1 Drusius gives the sense, "Nihil date--give nothing;" and Jerome, "Aperte renute--openly refuse."--Ed.

2 "Rate my labors as a true shepherd. And they rated it contemptuously; thirty pieces of silver being the price of a slave. Exodus 21:32."--Newcome.

3 So Grotius says, "Villa haec merces significat victimas et ritus sine pietate solida,--This means reward signifies victims and ceremonies without real piety."--Ed.
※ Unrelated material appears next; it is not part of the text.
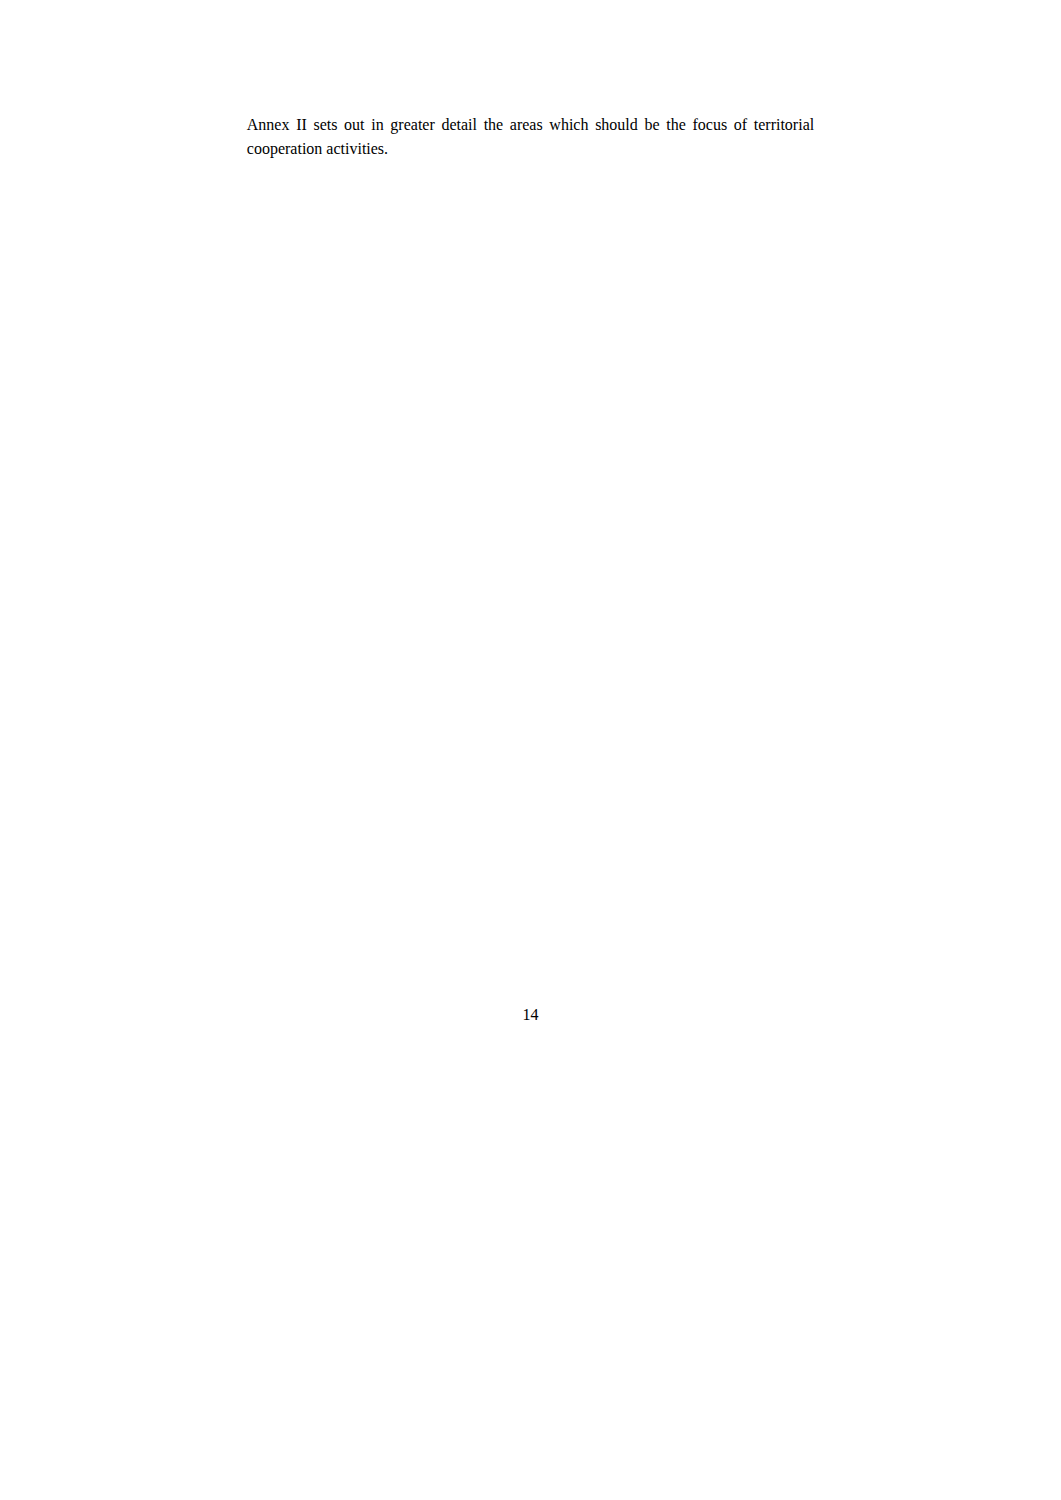Annex II sets out in greater detail the areas which should be the focus of territorial cooperation activities.
14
4 These two verses are quoted in Matthew 27:9,10. On this subject see the Translator's Preface prefixed to this Volume. Blayney needlessly labors to reconcile the wording of the two passages. The quotation is clearly, like many others, one of accommodation, or of likeness. The "price" here is evidently that for labor; but the "price" in Matthew is for blood. There is a similarity, and not identity, in the two cases: and the general meaning, and not the words are to be regarded. For "Prophesies," as Marckius observes, are often quoted in the New Testament, not according to the expressions, [kata< to rJhto<n], but according to the sense or meaning, [kata< th<n dia>noian], accompanied with some illustration of the meaning derived from the event."--Ed.